1987 – Louis Malle
Viewed June 11, 2020
Once upon a time in a boarding school in Nazi-occupied France
I have been going through my World War II-era films and have noticed a key difference between the movies made in America and those made in Europe. American war movies are about sacrifice and victory, men taking a hill (literal and/or figurative) at great cost but for the good of mankind itself. These films take a small part of the war – a battle, a battalion, a beach – and turn it into a symbol for the greatness that America found through the hecatomb of its best people. Conversely, European war films establish big themes – resistance and compliance, innocence and guilt – by distilling them into a handful of characters that struggle to survive the war. Their lives are not heroic in the conventional sense; rather, they accomplish feats of heroism in between the overriding realities of their survival.
The children of Au Revoir les Enfants are remarkable in their candor and in their desire to be understood. They accept the realities of the war, but don’t feel the need to comply at all times with the policies of their Nazi occupiers. There are more important subjects at hand, like trading for cigarettes and reading the dirty parts of Arabian Nights by flashlight long after curfew has fallen. The main characters, and indeed the supporting characters around them, are on the cusp of adulthood, a time of uncertainty made all the more intransigent by the Occupation.

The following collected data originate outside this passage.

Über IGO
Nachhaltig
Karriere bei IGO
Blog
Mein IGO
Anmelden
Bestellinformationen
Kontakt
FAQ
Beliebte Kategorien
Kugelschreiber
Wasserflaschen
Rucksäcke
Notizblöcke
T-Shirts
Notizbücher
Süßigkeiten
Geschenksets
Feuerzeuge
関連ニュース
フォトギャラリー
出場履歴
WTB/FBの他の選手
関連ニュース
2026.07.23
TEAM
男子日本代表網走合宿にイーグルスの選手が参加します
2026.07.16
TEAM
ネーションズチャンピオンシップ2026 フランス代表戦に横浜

Louis Malle based Au Revoir les Enfants on an incident from his childhood and one can sense the gloss of memory hanging over the film. What makes his film different than others of its kind, however, is that telling the story as it happened doesn’t satisfy Malle: he wants the audience to grow with the characters and to empathize with the fear that all children feel and try so desperately to hide. This fear is represented by Bonnet, a Jewish student hiding in plain sight under an assumed name. What the audience dreads throughout the film – the threat of Bonnet being discovered by the Gestapo – is the type of fear that hangs over the children everyday of their young lives.

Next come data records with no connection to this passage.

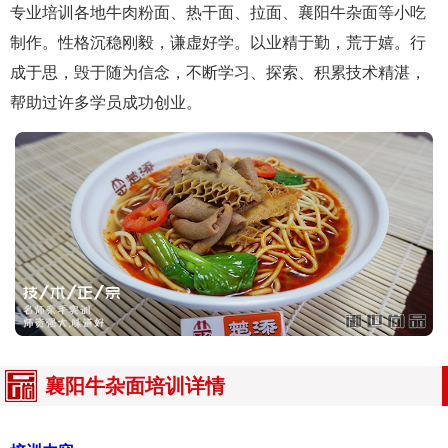
专业培训各地牛肉粉面、热干面、拉面、襄阳牛杂面等小吃
制作。性格沉稳刚毅，谦虚好学。以业精于勤，荒于嬉。行
成于思，毁于随为信念，不断学习、探索、积累技术精湛，
帮助过许多学员成功创业。
襄阳牛杂面培训详情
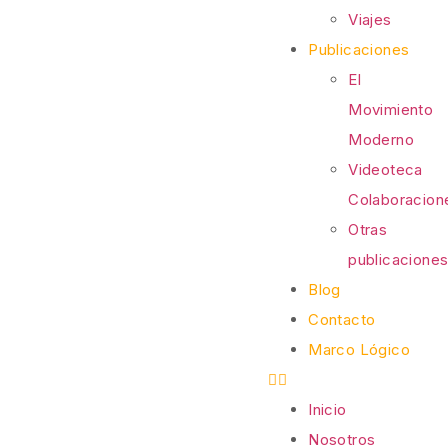
Viajes
Publicaciones
El
Movimiento
Moderno
Videoteca
Colaboracion
Otras
publicacione
Blog
Contacto
Marco Lógico
Inicio
Nosotros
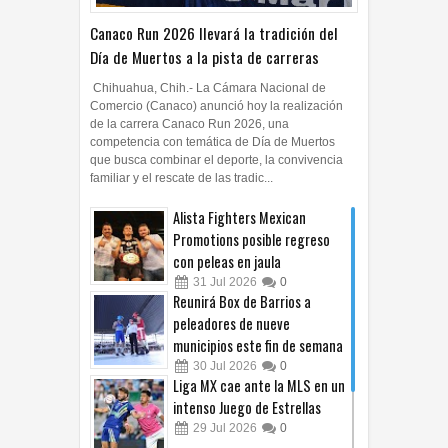
Canaco Run 2026 llevará la tradición del
Día de Muertos a la pista de carreras
Chihuahua, Chih.- La Cámara Nacional de
Comercio (Canaco) anunció hoy la realización
de la carrera Canaco Run 2026, una
competencia con temática de Día de Muertos
que busca combinar el deporte, la convivencia
familiar y el rescate de las tradic...
Alista Fighters Mexican
Promotions posible regreso
con peleas en jaula
31
Jul
2026
0
Reunirá Box de Barrios a
peleadores de nueve
municipios este fin de semana
30
Jul
2026
0
Liga MX cae ante la MLS en un
intenso Juego de Estrellas
29
Jul
2026
0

In growing up over the course of the film, the children come to realize that evil does not operate in the darkened corners of cavernous and mysterious rooms, but in the bright light of day. Becoming an adult is a transition marked by the difference between the powerlessness of our youth and the power of learning to resist any malicious forces that position themselves against us. Malle resists by ensuring that the memory of his friend will never by forgotten and thereby atones for his inability to change the course of events in his youth.